Nous voilà dans une situation inédite. Tous les tenants de la ligne libérale inhumaine sont derrière Macron. Marine le Pen n’a qu’une chance de passer, c’est le désespoir absolu de tout le peuple de gauche, qui se reporterait sur elle, dans l’espoir vain d’anéantir le système. Faire table rase, en espérant que d’une élection de Marine le Pen sorte un pays ingouvernable, en état de quasi insurrection et pourquoi pas révolutionnaire. Un mouvement de masse est à l’œuvre chez le peuple de gauche. Ils veulent faire caler ce système en y jetant leurs propres sabots, désespérés qu’un jour la vie change vraiment. Le déluge salvateur, l’apocalypse politique pour qu’enfin la rue se réveille et fasse cette révolution inaboutie depuis deux siècles. Un sabordage électoral, pour que la cinquième coule, et qu’en émerge quelque chose de différent, en espérant que ce quelque chose soit meilleur…

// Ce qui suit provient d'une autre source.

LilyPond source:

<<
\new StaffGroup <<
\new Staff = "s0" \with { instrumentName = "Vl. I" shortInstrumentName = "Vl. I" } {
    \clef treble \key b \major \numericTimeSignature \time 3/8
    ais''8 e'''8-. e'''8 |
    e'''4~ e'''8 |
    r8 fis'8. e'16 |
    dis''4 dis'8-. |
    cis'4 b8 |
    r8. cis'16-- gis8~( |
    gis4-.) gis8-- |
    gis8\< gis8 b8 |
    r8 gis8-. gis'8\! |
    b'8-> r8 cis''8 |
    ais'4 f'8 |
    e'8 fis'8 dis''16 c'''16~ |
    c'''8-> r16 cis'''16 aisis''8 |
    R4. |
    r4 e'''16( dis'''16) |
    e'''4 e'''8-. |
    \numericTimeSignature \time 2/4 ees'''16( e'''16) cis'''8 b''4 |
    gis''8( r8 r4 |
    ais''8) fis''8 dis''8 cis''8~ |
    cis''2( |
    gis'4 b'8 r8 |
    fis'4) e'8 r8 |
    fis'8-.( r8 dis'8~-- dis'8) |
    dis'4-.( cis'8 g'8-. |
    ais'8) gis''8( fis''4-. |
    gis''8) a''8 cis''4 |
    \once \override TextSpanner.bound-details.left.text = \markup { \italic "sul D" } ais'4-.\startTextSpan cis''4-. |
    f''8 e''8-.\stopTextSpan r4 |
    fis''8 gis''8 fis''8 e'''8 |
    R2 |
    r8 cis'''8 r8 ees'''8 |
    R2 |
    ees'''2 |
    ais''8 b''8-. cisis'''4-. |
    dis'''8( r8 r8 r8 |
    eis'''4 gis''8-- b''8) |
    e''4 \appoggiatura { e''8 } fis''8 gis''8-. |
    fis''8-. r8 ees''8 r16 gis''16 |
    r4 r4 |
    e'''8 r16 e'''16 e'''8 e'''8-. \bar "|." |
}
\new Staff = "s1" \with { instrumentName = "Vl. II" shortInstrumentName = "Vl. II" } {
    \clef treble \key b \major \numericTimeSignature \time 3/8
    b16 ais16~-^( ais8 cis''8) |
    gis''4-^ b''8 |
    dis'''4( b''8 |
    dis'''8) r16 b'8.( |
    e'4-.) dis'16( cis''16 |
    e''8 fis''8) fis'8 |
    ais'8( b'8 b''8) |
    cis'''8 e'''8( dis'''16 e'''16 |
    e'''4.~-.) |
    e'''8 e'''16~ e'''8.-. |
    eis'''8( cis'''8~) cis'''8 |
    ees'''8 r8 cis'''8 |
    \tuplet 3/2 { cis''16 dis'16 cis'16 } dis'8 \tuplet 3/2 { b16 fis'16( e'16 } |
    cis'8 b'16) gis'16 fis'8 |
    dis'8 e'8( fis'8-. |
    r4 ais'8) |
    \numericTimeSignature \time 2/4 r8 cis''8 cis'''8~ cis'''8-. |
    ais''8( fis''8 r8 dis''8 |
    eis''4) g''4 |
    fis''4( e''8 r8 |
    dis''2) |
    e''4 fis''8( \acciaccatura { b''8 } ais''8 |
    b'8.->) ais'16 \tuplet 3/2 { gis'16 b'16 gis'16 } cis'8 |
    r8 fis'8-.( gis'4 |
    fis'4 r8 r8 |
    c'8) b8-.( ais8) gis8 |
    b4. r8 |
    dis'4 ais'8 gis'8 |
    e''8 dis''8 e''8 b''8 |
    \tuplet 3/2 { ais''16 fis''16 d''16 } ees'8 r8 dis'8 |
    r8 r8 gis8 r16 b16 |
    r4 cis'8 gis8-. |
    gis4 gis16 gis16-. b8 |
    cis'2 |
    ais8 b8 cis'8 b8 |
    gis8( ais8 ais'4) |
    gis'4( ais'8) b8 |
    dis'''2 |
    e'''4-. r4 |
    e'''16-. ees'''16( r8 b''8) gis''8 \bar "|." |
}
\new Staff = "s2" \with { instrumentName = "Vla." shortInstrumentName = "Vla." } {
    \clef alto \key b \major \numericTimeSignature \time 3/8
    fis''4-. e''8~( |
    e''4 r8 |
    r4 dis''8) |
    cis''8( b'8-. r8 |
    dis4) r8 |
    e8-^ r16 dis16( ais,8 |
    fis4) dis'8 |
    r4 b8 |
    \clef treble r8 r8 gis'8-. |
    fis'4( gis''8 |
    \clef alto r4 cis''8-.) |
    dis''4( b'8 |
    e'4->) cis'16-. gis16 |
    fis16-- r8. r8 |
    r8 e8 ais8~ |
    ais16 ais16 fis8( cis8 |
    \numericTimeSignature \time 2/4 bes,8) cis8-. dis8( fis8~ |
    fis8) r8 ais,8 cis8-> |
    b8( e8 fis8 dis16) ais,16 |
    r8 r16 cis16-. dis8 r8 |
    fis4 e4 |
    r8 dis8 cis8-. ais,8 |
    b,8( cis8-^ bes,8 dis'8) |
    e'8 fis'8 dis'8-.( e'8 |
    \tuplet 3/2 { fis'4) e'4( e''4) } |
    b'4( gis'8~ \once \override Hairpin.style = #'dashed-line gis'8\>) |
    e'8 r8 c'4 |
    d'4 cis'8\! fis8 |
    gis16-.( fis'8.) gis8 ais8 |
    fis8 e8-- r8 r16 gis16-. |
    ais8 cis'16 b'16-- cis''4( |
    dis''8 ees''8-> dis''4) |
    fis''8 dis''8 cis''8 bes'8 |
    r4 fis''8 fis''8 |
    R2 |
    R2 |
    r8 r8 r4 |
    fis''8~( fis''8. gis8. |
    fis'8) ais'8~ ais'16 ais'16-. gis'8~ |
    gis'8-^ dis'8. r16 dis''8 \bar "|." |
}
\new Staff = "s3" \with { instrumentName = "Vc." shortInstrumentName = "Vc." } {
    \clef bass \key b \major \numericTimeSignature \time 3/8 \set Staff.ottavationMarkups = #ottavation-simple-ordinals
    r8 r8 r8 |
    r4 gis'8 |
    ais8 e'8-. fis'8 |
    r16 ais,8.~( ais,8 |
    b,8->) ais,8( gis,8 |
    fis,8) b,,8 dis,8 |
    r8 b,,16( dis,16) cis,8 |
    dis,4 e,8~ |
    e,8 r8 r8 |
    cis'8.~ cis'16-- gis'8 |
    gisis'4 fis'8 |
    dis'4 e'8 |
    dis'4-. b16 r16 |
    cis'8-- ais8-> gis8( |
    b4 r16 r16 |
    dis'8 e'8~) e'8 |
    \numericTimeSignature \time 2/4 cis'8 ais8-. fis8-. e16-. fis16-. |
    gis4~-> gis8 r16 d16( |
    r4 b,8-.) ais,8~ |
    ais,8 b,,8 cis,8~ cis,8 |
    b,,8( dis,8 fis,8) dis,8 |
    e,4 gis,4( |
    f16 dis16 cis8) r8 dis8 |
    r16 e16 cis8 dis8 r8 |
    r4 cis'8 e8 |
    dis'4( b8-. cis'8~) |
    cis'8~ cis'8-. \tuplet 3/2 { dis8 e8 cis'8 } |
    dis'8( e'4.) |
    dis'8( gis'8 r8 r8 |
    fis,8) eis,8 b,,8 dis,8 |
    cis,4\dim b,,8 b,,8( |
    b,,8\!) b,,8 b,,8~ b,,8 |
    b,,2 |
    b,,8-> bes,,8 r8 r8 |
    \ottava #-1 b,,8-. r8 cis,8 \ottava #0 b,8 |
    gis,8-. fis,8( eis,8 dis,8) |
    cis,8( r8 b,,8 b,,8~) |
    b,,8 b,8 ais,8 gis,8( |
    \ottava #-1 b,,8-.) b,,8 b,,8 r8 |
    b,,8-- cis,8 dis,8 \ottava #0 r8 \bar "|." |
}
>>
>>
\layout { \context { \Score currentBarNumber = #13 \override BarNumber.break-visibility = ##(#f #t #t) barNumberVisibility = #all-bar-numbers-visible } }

C’est là, que la mémoire politique est importante. La politique du pire a toujours conduit la gauche aux portes des enfers. L’ennemi, est le capitalisme. Il a comme engeance le nationalisme le plus arriéré. Nous nous focalisons trop sur notre ennemi, cela a toujours été quand on est à gauche. Considérons nos amis, et nos forces qui résident dans les liens qui nous unissent, dans les repères historiques qui sont les nôtres. Nous n’avons qu’un seul ami politique et cet ami, c’est le peuple. C’est à lui que nous devons parler, c’est à lui que nous devons nous comparer en puisant en lui et en nous les programmes politiques les plus appropriés, en suscitant ce qui a depuis trop longtemps déserté le cœur des masses populaires, l’espoir. 9 millions de voix !! C’est le poids de notre espoir au lendemain de cette défaite. 9 millions de gens qui veulent vivre mieux et avec tout le monde. Pour la première fois depuis des années nous avons fait reculer le Front National dans les classes populaires et dans la jeunesse ! C’est une victoire invraisemblablement trop importante pour que nous nous focalisions sur nos ennemis. Nous avons suscité pour la première fois depuis des décennies un espoir fou et encore flou d’un autre demain. Nous devons garder cet espoir et puiser dans notre histoire politique les références les plus belles et les plus lumineuses. Nous n’en avons que trop pour nous complaire dans le pessimisme le plus noir qui nous pousserait à nous suicider pour éradiquer la grippe. Nous sommes le vaccin ! Nous avons Jaurès, Blum, Vallès, Louise Michèle ! Aujourd’hui nous avons la France Insoumise, des jeunes et dynamiques you tubers qui prennent possession des internets pour diffuser autre chose que des images de bombardements.
Laissons-les donc décider de qui sera le plus affreux, nous, nous devons nous occuper, comme des brancardiers généreux, de ceux qu’ils laisseront sur le côté, de ceux qui seront brisés par le travail, rejetés pour leur religion. Panser leurs plaies, leur parler de demain, de jours meilleurs qui inévitablement viendront car comble de joie nous n’en avons plus le choix. Nous sommes condamnés à être heureux ensemble, ou à disparaître chacun de notre côté. Il y a tant de motifs d’espérances dans ce vote. Comment regarder droit dans les yeux ceux, qui aux heures les plus noires de l’Occupation nazie, ont trouvé la force de résister et d’entrevoir l’aube là où il n’y avait que ténèbres. Si nous sommes leurs héritiers, et je le crois, nous trouverons la force des Jaurès pour dire non à la guerre, l’abnégation des Jean Moulin, pour dire non à la Nuit, et la joie de l’Enfant de Vallès pour aller le chercher, enfin, le beau Temps des Cerises.